Supplied data »
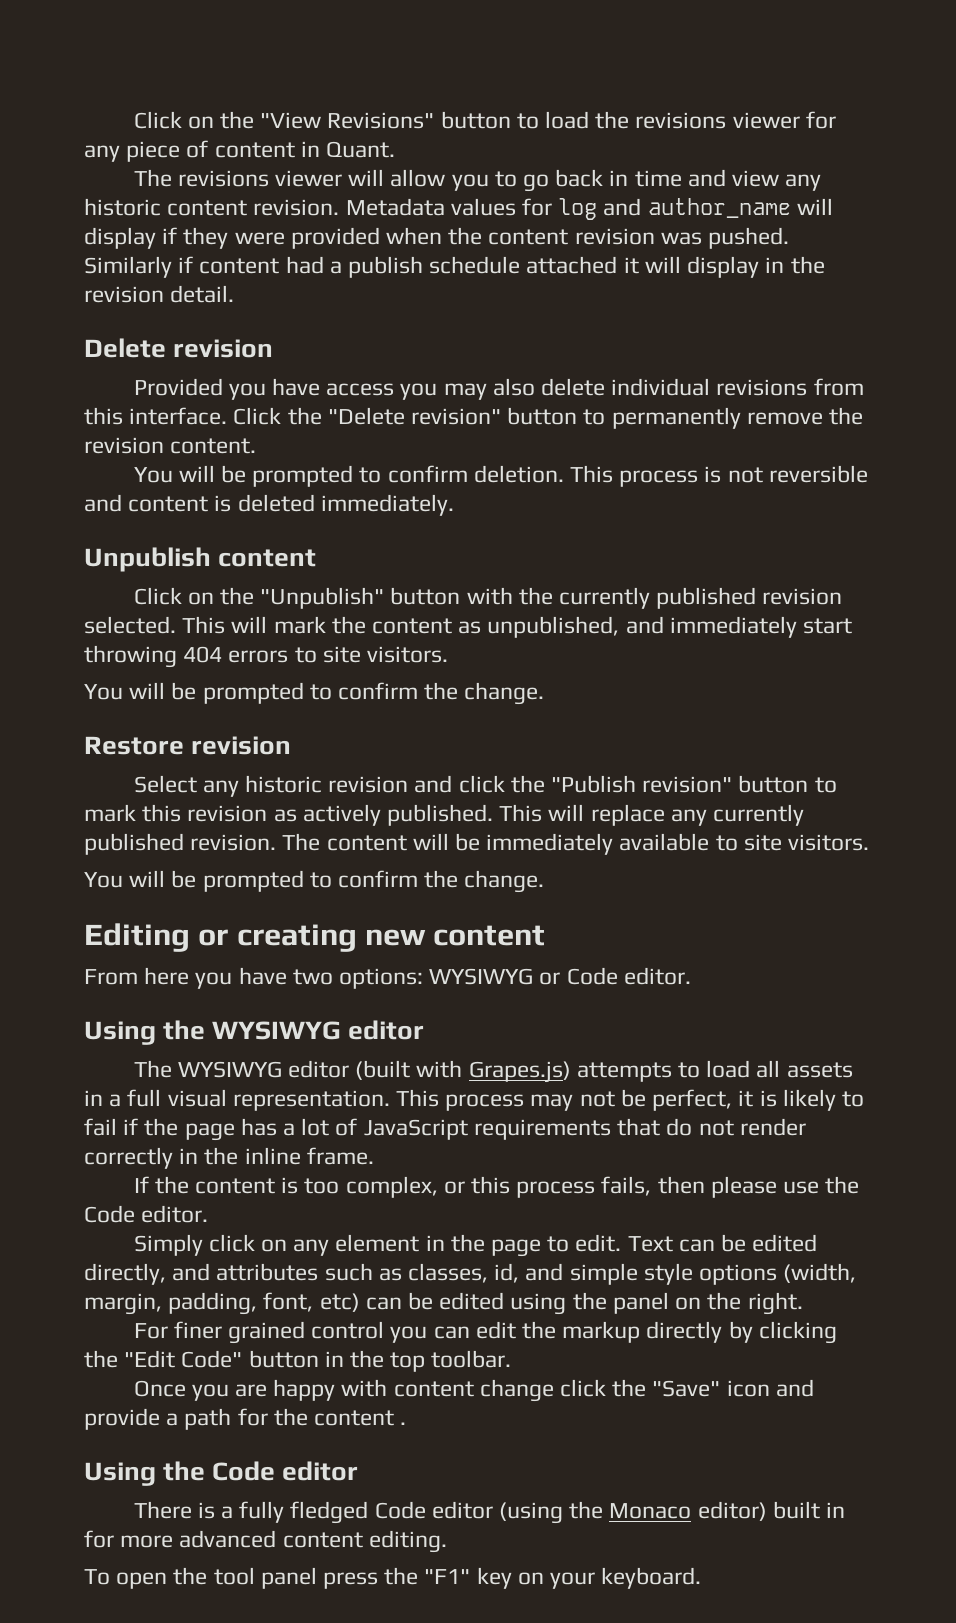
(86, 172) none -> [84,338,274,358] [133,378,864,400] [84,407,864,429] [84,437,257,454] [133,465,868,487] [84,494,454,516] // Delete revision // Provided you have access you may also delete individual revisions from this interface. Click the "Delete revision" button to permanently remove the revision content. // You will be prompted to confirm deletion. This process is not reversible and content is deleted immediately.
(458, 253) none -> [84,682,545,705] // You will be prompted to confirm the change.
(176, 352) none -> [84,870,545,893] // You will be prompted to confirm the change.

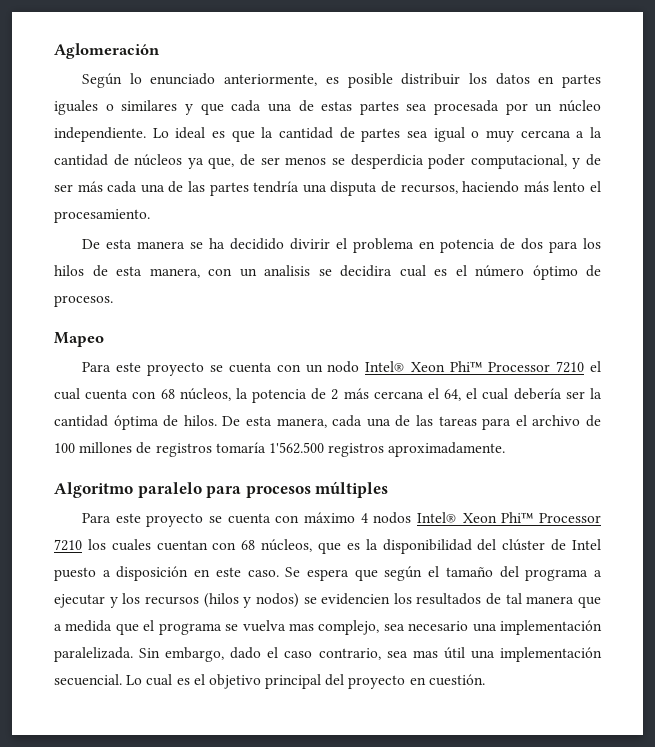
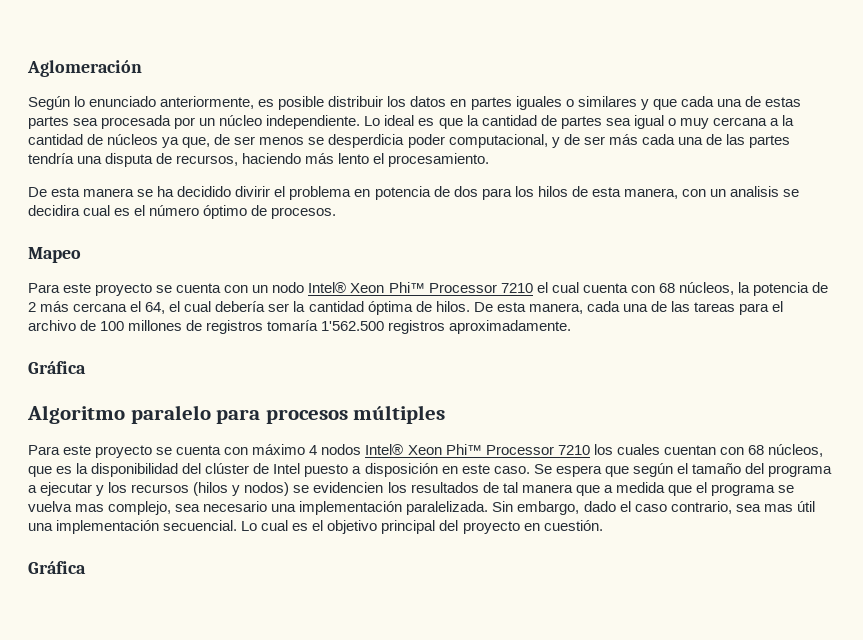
(506, 449) none -> [28,361,86,374] // Gráfica
(485, 680) none -> [28,561,86,574] // Gráfica

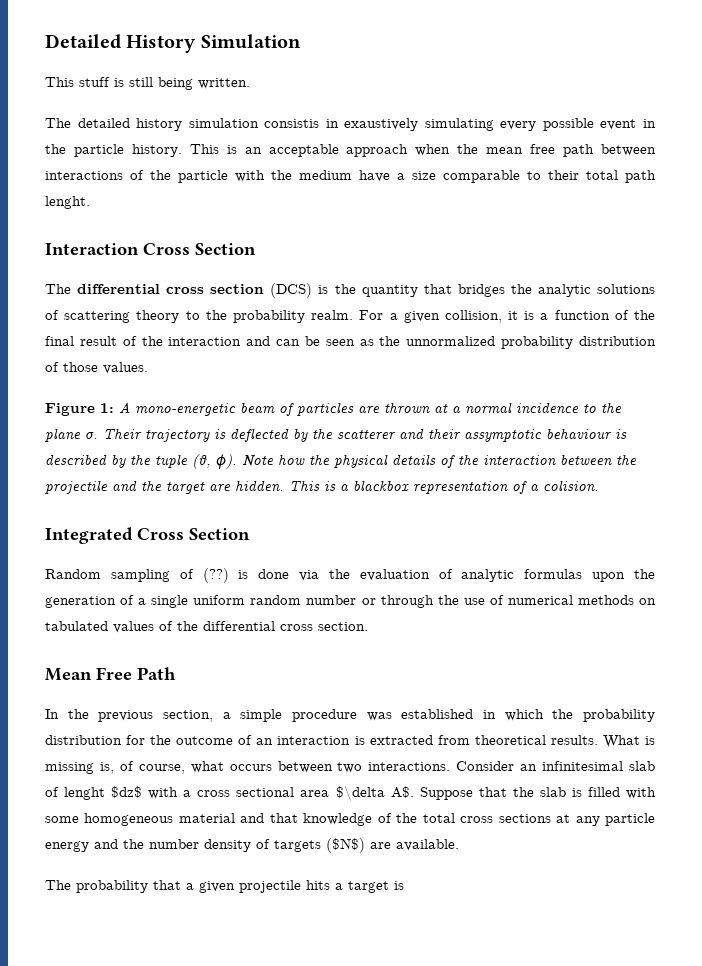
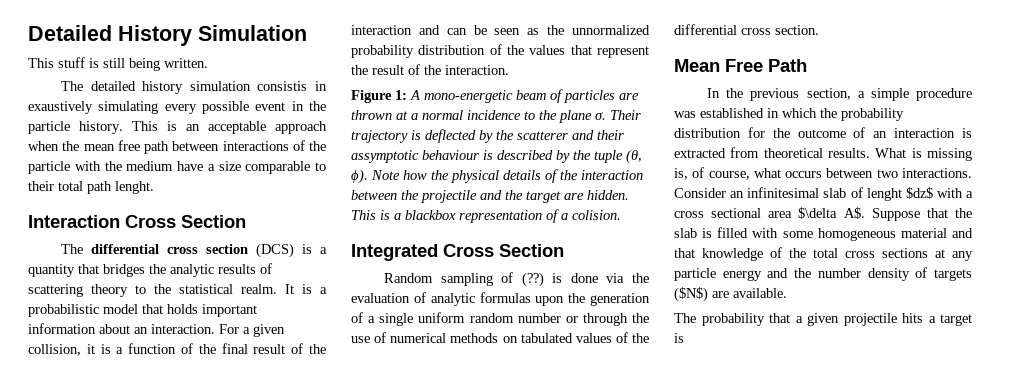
[334,284,356,294] the -> [320,247,327,254] a
[596,284,655,294] solutions -> [218,264,256,274] results
[232,310,354,323] probability realm. -> [179,284,327,294] [28,304,257,317] [28,323,215,334] statistical realm. It is a probabilistic model that holds important information about an interaction.
[63,362,148,374] those values. -> [507,45,649,58] [351,64,509,75] the values that represent the result of the interaction.

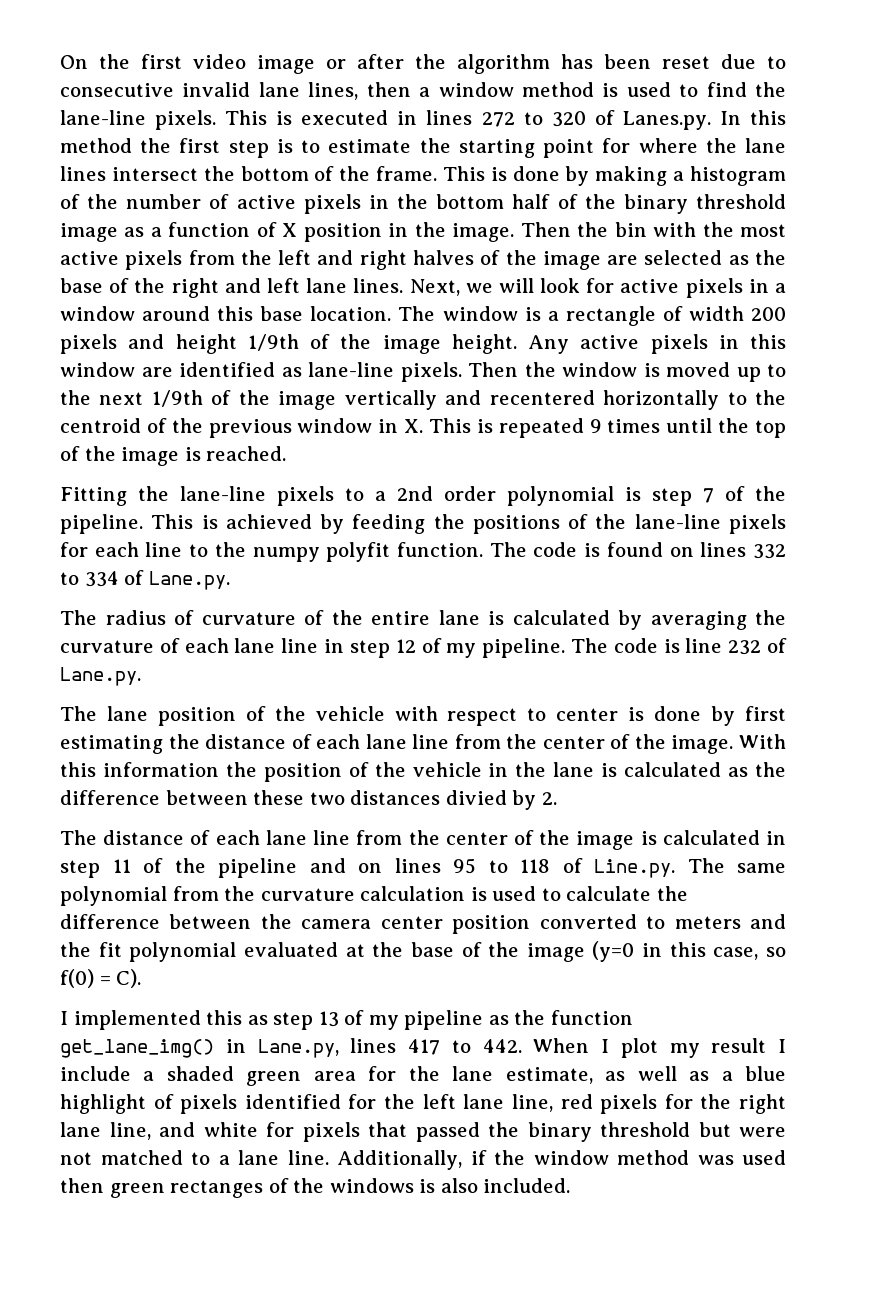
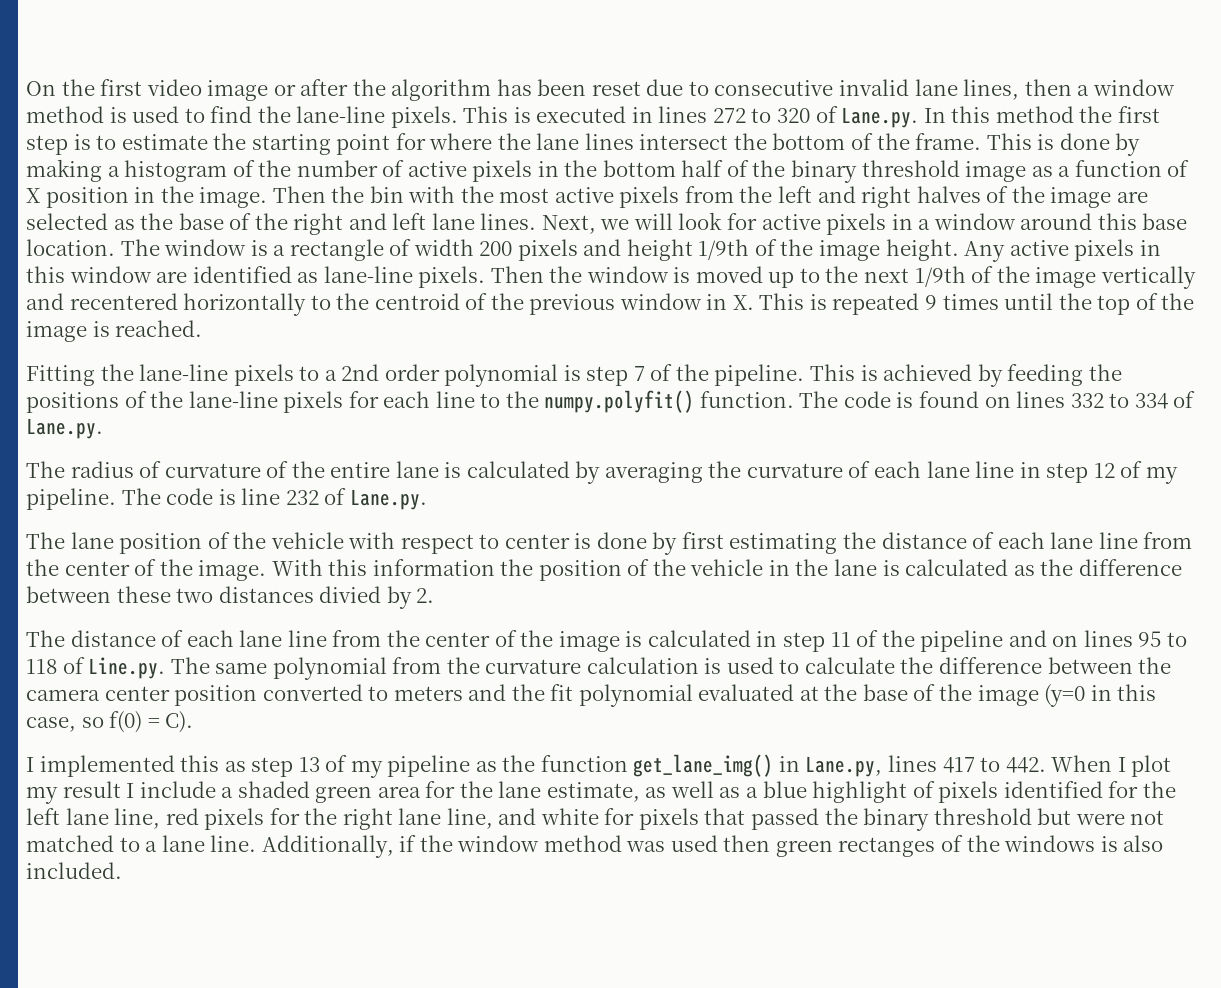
[622,111,711,130] Lanes.py. -> [841,107,919,128] Lane.py.
[252,542,391,562] numpy polyfit -> [544,390,695,413] numpy.polyfit()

Work to complete » Take the stretch of lines above from the one containing "[596,284,655,294] solutions ->" through the one containing "[232,310,354,323] probability realm." and repeat it exactly, adding no other line.

Solution »
[596,284,655,294] solutions -> [218,264,256,274] results
[232,310,354,323] probability realm. -> [179,284,327,294] [28,304,257,317] [28,323,215,334] statistical realm. It is a probabilistic model that holds important information about an interaction.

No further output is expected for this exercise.